Since its inception in 1969, Louisville-based StorageTek, which posted $2.05
billion in revenue in 2001, has become a leader in the data storage industry and the
third largest employer in Boulder and Broomfield counties, behind IBM and Sun
Microsystems. The company employs 2,735 people.
StorageTek filed for Chapter 11 bankruptcy protection in 1984 and began whittling its local employee base of 8,000 people to fewer than
4,000 workers. Rodriguez left the company in early 1985.
Despite the turmoil, the legacy and the contributions of both StorageTek and its co-founder are undeniable.
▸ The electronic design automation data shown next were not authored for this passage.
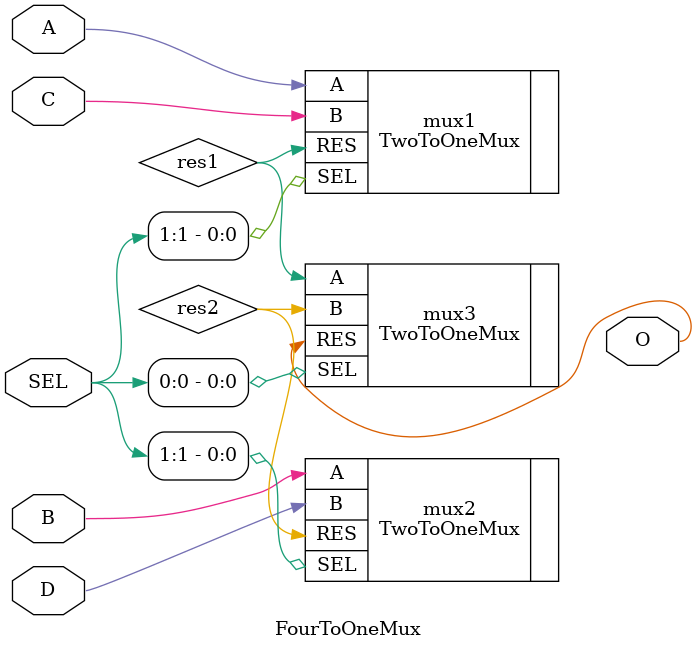
<source format=sv>
`timescale 1ns / 1ps


module FourToOneMux(
    input A,
    input B,
    input C,
    input D,
    input [1:0] SEL,
    output O
    );
    
    logic res1, res2;
    
    TwoToOneMux mux1 (.A(A), .B(C), .SEL(SEL[1]), .RES(res1));
    TwoToOneMux mux2 (.A(B), .B(D), .SEL(SEL[1]), .RES(res2));   
    TwoToOneMux mux3 (.A(res1), .B(res2), .SEL(SEL[0]), .RES(O));
    
endmodule

</source>
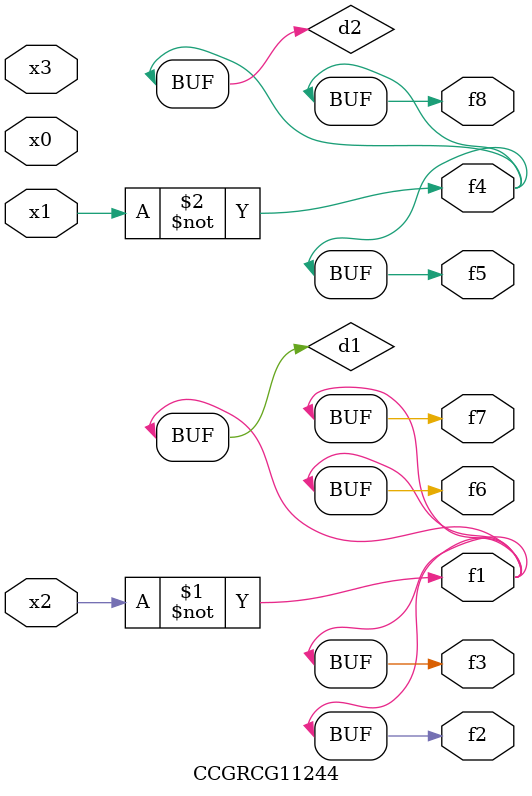
<source format=v>
module CCGRCG11244(
	input x0, x1, x2, x3,
	output f1, f2, f3, f4, f5, f6, f7, f8
);

	wire d1, d2;

	xnor (d1, x2);
	not (d2, x1);
	assign f1 = d1;
	assign f2 = d1;
	assign f3 = d1;
	assign f4 = d2;
	assign f5 = d2;
	assign f6 = d1;
	assign f7 = d1;
	assign f8 = d2;
endmodule

</source>
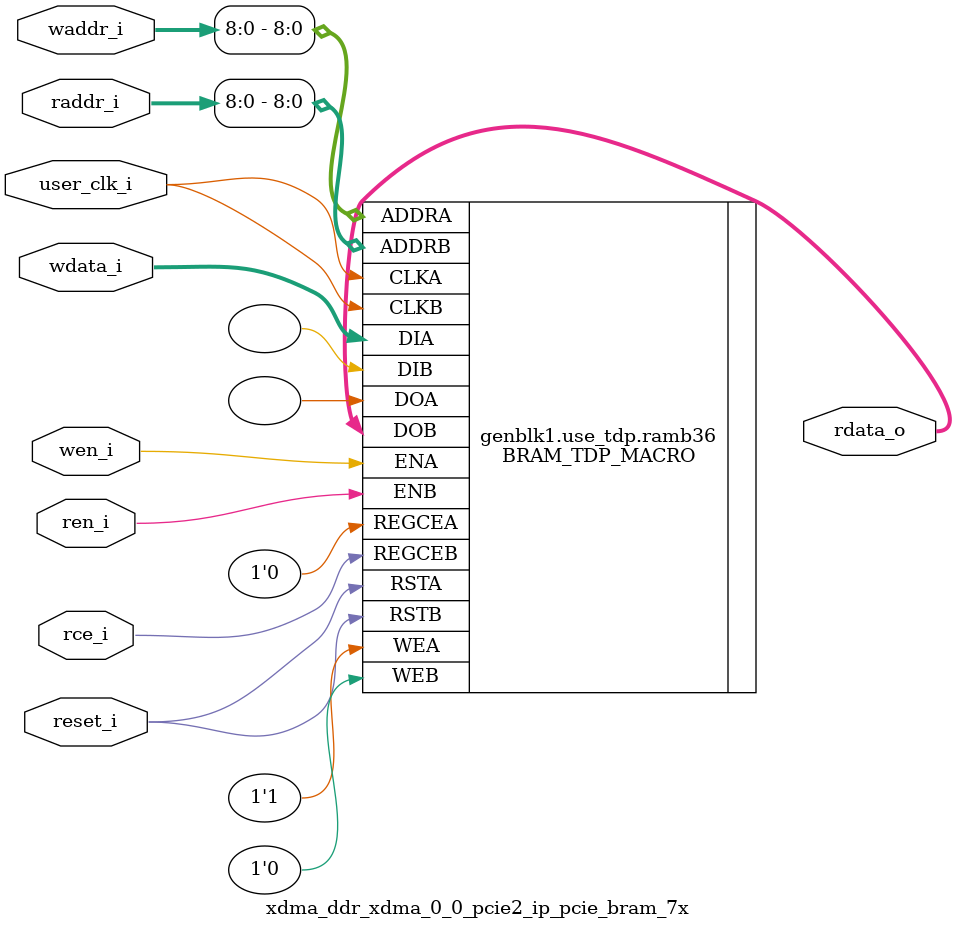
<source format=v>

`timescale 1ps/1ps

(* DowngradeIPIdentifiedWarnings = "yes" *)
module xdma_ddr_xdma_0_0_pcie2_ip_pcie_bram_7x
  #(
    parameter [3:0]  LINK_CAP_MAX_LINK_SPEED = 4'h1,        // PCIe Link Speed : 1 - 2.5 GT/s; 2 - 5.0 GT/s
    parameter [5:0]  LINK_CAP_MAX_LINK_WIDTH = 6'h08,       // PCIe Link Width : 1 / 2 / 4 / 8
    parameter IMPL_TARGET = "HARD",                         // the implementation target : HARD, SOFT
    parameter DOB_REG = 0,                                  // 1 - use the output register;
                                                            // 0 - don't use the output register
    parameter WIDTH = 0                                     // supported WIDTH's : 4, 9, 18, 36 - uses RAMB36
                                                            //                     72 - uses RAMB36SDP
    )
    (
     input               user_clk_i,// user clock
     input               reset_i,   // bram reset

     input               wen_i,     // write enable
     input [12:0]        waddr_i,   // write address
     input [WIDTH - 1:0] wdata_i,   // write data

     input               ren_i,     // read enable
     input               rce_i,     // output register clock enable
     input [12:0]        raddr_i,   // read address

     output [WIDTH - 1:0] rdata_o   // read data
     );

   // map the address bits
   localparam ADDR_MSB = ((WIDTH == 4)  ? 12 :
                          (WIDTH == 9)  ? 11 :
                          (WIDTH == 18) ? 10 :
                          (WIDTH == 36) ?  9 :
                                           8
                          );

   // set the width of the tied off low address bits
   localparam ADDR_LO_BITS = ((WIDTH == 4)  ? 2 :
                              (WIDTH == 9)  ? 3 :
                              (WIDTH == 18) ? 4 :
                              (WIDTH == 36) ? 5 :
                                              0 // for WIDTH 72 use RAMB36SDP
                              );

   // map the data bits
   localparam D_MSB =  ((WIDTH == 4)  ?  3 :
                        (WIDTH == 9)  ?  7 :
                        (WIDTH == 18) ? 15 :
                        (WIDTH == 36) ? 31 :
                                        63
                        );

   // map the data parity bits
   localparam DP_LSB =  D_MSB + 1;

   localparam DP_MSB =  ((WIDTH == 4)  ? 4 :
                         (WIDTH == 9)  ? 8 :
                         (WIDTH == 18) ? 17 :
                         (WIDTH == 36) ? 35 :
                                         71
                        );

   localparam DPW = DP_MSB - DP_LSB + 1;
   localparam WRITE_MODE = ((WIDTH == 72) && (!((LINK_CAP_MAX_LINK_SPEED == 4'h2) && (LINK_CAP_MAX_LINK_WIDTH == 6'h08)))) ? "WRITE_FIRST" :
                           ((LINK_CAP_MAX_LINK_SPEED == 4'h2) && (LINK_CAP_MAX_LINK_WIDTH == 6'h08)) ? "WRITE_FIRST" : "NO_CHANGE";

   localparam DEVICE = (IMPL_TARGET == "HARD") ? "7SERIES" : "VIRTEX6";
   localparam BRAM_SIZE = "36Kb";

   localparam WE_WIDTH =(DEVICE == "VIRTEX5" || DEVICE == "VIRTEX6" || DEVICE == "7SERIES") ?
                            ((WIDTH <= 9) ? 1 :
                             (WIDTH > 9 && WIDTH <= 18) ? 2 :
                             (WIDTH > 18 && WIDTH <= 36) ? 4 :
                             (WIDTH > 36 && WIDTH <= 72) ? 8 :
                             (BRAM_SIZE == "18Kb") ? 4 : 8 ) : 8;

   //synthesis translate_off
   initial begin
      //$display("[%t] %m DOB_REG %0d WIDTH %0d ADDR_MSB %0d ADDR_LO_BITS %0d DP_MSB %0d DP_LSB %0d D_MSB %0d",
      //          $time, DOB_REG,   WIDTH,    ADDR_MSB,    ADDR_LO_BITS,    DP_MSB,    DP_LSB,    D_MSB);

      case (WIDTH)
        4,9,18,36,72:;
        default:
          begin
             $display("[%t] %m Error WIDTH %0d not supported", $time, WIDTH);
             $finish;
          end
      endcase // case (WIDTH)
   end
   //synthesis translate_on

   generate
   if ((LINK_CAP_MAX_LINK_WIDTH == 6'h08 && LINK_CAP_MAX_LINK_SPEED == 4'h2) || (WIDTH == 72)) begin : use_sdp
        BRAM_SDP_MACRO #(
               .DEVICE        (DEVICE),
               .BRAM_SIZE     (BRAM_SIZE),
               .DO_REG        (DOB_REG),
               .READ_WIDTH    (WIDTH),
               .WRITE_WIDTH   (WIDTH),
               .WRITE_MODE    (WRITE_MODE)
               )
        ramb36sdp(
               .DO             (rdata_o[WIDTH-1:0]),
               .DI             (wdata_i[WIDTH-1:0]),
               .RDADDR         (raddr_i[ADDR_MSB:0]),
               .RDCLK          (user_clk_i),
               .RDEN           (ren_i),
               .REGCE          (rce_i),
               .RST            (reset_i),
               .WE             ({WE_WIDTH{1'b1}}),
               .WRADDR         (waddr_i[ADDR_MSB:0]),
               .WRCLK          (user_clk_i),
               .WREN           (wen_i)
               );

    end  // block: use_sdp
    else if (WIDTH <= 36) begin : use_tdp
    // use RAMB36's if the width is 4, 9, 18, or 36
        BRAM_TDP_MACRO #(
               .DEVICE        (DEVICE),
               .BRAM_SIZE     (BRAM_SIZE),
               .DOA_REG       (0),
               .DOB_REG       (DOB_REG),
               .READ_WIDTH_A  (WIDTH),
               .READ_WIDTH_B  (WIDTH),
               .WRITE_WIDTH_A (WIDTH),
               .WRITE_WIDTH_B (WIDTH),
               .WRITE_MODE_A  (WRITE_MODE)
               )
        ramb36(
               .DOA            (),
               .DOB            (rdata_o[WIDTH-1:0]),
               .ADDRA          (waddr_i[ADDR_MSB:0]),
               .ADDRB          (raddr_i[ADDR_MSB:0]),
               .CLKA           (user_clk_i),
               .CLKB           (user_clk_i),
               .DIA            (wdata_i[WIDTH-1:0]),
               .DIB            ({WIDTH{1'b0}}),
               .ENA            (wen_i),
               .ENB            (ren_i),
               .REGCEA         (1'b0),
               .REGCEB         (rce_i),
               .RSTA           (reset_i),
               .RSTB           (reset_i),
               .WEA            ({WE_WIDTH{1'b1}}),
               .WEB            ({WE_WIDTH{1'b0}})
               );
   end // block: use_tdp
   endgenerate

endmodule // pcie_bram_7x


</source>
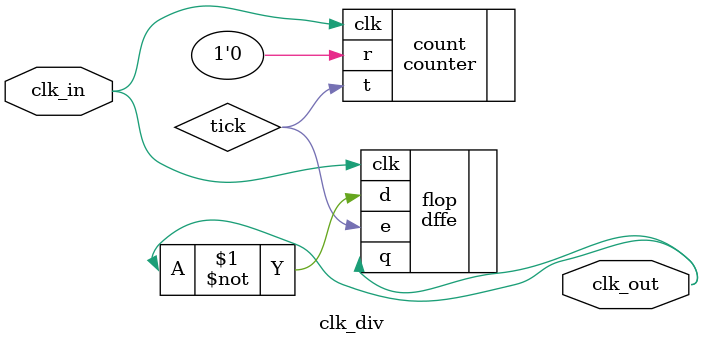
<source format=sv>
module clk_div #(parameter CLK_IN=48_000_000, parameter CLK_OUT=24_000_000, parameter MULT=1) (
	input logic clk_in,
	output logic clk_out
);

	logic tick;
	dffe flop (
		.clk(clk_in),
		.d(~clk_out),
		.q(clk_out),
		.e(tick)
	);

	localparam AMOUNT = CLK_IN / CLK_OUT / 2 * MULT;

	counter #(AMOUNT) count (
		.clk(clk_in),
		.r(1'b0),
		.t(tick)
	);

endmodule

</source>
"When you look at the genealogy of so many, many companies in this region, that StorageTek trunk is huge," Meyer says. "We’re not
just talking about companies that (Rodriguez) has started. We’re talking about all of those many other companies that have been spawned
from
StorageTek."
Along with the desire to keep his family in Boulder, a visionary idea for moving the tape storage industry ahead by what at the time was a
quantum leap spurred Rodriguez to start Exabyte with Kelly Beavers and Harry Hinz in 1985.
"There was a lot of paranoia because we were still working at StorageTek," says Beavers, who is Exabyte’s vice president of marketing.
"We couldn’t just put an ad in the paper advertising for a CEO."
Hinz and Beavers decided to approach Rodriguez. He came on board, helped finalize the business plan and attract financial backers, and
Exabyte was born.
As Exabyte’s first financial backer sees it, Rodriguez and many of his products have been successful because of the entrepreneur’s ability
to predict what the marketplace is going to need long before it actually needs it.
"He is able to do that better than any engineer I have ever known," says John Hill, partner in the venture capital firm Hill, Carman Ventures.
A desire to devote his attention to outside interests, including teaching and officiating soccer games, prompted Rodriguez to leave
Exabyte.
From there Rodriguez founded a handful of new companies, including SweetWater Inc., which produces portable water purifiers, and two
other data storage companies, Datasonix and Ecrix.